=== Exercise objective ===
Which lines in the records below contain the string "americana"? Report each of them in full.

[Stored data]
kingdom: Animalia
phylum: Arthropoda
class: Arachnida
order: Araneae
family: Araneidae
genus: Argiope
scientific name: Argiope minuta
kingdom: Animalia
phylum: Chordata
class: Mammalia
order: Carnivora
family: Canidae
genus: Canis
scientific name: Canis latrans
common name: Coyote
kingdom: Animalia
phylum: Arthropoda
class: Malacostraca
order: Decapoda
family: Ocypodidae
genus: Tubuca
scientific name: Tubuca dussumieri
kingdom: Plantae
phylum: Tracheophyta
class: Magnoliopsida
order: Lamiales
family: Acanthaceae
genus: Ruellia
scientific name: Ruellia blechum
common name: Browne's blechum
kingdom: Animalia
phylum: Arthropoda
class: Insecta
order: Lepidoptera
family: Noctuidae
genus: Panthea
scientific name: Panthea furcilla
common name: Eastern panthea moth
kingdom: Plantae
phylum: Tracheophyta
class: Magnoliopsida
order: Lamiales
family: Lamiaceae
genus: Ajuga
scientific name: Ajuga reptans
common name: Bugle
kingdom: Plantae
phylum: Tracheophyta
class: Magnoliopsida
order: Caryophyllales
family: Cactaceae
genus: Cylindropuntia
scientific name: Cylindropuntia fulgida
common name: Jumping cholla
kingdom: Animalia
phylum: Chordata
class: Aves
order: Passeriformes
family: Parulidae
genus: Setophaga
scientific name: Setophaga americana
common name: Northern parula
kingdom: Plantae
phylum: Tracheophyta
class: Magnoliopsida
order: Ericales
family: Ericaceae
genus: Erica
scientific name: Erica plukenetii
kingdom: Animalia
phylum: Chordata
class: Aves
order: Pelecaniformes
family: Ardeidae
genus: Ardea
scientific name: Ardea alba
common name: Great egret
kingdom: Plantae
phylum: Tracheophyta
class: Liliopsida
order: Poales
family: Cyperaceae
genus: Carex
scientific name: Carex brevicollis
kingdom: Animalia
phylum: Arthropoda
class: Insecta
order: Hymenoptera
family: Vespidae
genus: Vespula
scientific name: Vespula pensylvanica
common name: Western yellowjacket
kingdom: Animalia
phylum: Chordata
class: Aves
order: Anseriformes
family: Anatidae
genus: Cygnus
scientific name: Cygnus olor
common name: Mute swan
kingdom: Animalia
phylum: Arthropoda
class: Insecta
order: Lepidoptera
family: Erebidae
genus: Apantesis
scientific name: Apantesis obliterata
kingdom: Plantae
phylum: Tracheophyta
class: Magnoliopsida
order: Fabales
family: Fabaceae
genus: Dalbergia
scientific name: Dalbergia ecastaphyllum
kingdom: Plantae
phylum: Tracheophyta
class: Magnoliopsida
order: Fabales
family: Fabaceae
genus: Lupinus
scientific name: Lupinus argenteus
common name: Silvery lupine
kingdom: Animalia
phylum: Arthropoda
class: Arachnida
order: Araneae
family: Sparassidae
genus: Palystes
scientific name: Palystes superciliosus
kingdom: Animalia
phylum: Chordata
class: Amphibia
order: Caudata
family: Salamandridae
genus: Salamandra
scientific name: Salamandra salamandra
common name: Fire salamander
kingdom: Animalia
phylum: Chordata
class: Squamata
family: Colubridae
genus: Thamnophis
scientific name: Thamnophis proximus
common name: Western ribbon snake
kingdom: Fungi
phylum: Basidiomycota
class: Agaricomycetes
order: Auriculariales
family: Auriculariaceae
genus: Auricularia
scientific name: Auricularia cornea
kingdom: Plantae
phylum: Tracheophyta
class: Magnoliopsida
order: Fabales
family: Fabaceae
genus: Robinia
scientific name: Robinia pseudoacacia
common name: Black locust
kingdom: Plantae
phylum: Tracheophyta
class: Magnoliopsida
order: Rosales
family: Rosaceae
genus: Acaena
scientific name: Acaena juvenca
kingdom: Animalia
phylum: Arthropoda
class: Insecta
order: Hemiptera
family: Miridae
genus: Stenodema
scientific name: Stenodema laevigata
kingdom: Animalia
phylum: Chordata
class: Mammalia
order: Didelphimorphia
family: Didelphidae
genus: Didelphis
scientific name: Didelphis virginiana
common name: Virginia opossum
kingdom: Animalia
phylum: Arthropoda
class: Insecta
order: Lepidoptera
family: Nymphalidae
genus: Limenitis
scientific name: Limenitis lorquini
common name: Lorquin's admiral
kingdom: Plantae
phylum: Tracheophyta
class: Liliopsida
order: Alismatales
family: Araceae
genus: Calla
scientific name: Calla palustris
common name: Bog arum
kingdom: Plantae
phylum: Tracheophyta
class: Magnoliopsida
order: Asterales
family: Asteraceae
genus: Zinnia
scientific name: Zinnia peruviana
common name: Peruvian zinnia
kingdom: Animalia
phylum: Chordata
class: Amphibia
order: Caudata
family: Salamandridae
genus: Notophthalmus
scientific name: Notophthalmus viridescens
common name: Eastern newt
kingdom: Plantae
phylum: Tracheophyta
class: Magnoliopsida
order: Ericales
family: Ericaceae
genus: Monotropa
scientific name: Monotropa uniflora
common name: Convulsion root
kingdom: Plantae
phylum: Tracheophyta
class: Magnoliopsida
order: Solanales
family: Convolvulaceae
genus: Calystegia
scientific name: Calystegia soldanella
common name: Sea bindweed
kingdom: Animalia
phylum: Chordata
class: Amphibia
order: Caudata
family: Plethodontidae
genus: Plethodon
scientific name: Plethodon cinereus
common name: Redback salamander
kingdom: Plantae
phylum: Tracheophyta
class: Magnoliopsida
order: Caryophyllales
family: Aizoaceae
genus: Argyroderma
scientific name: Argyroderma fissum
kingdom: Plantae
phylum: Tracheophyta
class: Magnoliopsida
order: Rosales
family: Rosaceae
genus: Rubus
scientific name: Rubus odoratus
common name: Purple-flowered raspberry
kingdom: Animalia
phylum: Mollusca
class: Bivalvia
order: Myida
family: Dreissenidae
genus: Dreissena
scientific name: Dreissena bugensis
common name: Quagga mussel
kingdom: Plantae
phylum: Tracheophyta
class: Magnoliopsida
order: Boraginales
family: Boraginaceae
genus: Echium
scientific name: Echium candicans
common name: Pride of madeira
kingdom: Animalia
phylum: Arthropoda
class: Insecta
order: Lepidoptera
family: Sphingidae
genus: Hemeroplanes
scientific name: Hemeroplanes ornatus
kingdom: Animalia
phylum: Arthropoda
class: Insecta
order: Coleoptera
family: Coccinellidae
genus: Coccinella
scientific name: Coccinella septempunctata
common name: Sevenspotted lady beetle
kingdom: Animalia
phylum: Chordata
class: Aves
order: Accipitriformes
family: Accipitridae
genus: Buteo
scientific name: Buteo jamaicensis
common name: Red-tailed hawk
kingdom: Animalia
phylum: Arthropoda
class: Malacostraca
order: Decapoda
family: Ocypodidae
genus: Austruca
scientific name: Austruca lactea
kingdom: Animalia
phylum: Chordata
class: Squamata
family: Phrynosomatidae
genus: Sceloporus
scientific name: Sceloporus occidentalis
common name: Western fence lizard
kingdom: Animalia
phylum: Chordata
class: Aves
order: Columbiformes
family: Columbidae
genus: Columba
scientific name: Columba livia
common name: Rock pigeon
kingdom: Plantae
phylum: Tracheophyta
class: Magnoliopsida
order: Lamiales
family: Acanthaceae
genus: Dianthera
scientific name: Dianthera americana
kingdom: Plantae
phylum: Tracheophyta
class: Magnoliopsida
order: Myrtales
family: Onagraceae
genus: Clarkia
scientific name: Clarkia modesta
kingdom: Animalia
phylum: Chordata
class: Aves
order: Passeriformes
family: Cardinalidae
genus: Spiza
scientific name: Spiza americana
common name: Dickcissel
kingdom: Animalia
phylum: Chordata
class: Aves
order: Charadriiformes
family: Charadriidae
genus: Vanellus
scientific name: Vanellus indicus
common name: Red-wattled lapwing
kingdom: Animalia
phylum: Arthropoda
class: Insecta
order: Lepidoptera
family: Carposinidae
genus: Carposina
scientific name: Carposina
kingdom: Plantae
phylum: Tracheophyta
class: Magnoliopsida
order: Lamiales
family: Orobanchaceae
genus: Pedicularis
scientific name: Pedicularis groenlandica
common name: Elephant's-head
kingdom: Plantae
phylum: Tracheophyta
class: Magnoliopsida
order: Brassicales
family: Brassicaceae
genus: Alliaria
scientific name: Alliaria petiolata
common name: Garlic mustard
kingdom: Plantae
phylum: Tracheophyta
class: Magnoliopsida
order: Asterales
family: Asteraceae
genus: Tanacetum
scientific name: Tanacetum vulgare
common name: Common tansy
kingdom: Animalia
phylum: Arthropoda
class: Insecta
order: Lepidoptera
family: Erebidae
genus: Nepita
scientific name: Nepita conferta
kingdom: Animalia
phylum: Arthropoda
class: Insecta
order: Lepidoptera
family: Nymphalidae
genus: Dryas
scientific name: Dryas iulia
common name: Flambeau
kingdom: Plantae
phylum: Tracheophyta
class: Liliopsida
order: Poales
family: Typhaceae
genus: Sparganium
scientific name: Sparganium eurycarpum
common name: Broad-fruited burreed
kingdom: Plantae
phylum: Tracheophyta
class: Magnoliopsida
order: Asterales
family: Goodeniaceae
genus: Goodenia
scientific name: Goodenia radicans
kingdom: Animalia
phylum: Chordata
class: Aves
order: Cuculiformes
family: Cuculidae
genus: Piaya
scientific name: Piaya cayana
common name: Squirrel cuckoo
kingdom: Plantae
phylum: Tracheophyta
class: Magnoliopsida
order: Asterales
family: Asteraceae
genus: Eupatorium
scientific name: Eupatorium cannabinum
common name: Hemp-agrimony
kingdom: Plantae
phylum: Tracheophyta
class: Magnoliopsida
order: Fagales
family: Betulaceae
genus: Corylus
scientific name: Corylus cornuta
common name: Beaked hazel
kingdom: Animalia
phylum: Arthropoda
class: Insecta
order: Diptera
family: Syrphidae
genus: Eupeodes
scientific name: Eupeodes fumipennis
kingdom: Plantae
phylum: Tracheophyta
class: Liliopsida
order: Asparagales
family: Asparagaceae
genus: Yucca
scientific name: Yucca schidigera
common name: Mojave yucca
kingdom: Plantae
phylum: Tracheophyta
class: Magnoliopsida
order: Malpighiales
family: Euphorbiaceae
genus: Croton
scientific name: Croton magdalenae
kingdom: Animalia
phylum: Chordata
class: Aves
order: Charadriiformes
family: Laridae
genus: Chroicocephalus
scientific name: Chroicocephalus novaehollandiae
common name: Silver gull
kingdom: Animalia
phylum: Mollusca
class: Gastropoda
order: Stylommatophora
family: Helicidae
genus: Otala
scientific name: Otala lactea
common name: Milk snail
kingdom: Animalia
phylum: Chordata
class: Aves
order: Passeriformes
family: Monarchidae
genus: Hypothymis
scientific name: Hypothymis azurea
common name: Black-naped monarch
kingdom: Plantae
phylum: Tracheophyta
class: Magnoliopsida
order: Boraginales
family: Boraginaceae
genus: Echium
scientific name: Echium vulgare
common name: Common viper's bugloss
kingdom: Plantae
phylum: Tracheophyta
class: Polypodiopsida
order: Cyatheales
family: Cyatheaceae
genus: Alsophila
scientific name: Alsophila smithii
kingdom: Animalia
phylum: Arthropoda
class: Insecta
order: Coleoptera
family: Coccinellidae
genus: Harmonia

=== Result ===
scientific name: Setophaga americana
scientific name: Dianthera americana
scientific name: Spiza americana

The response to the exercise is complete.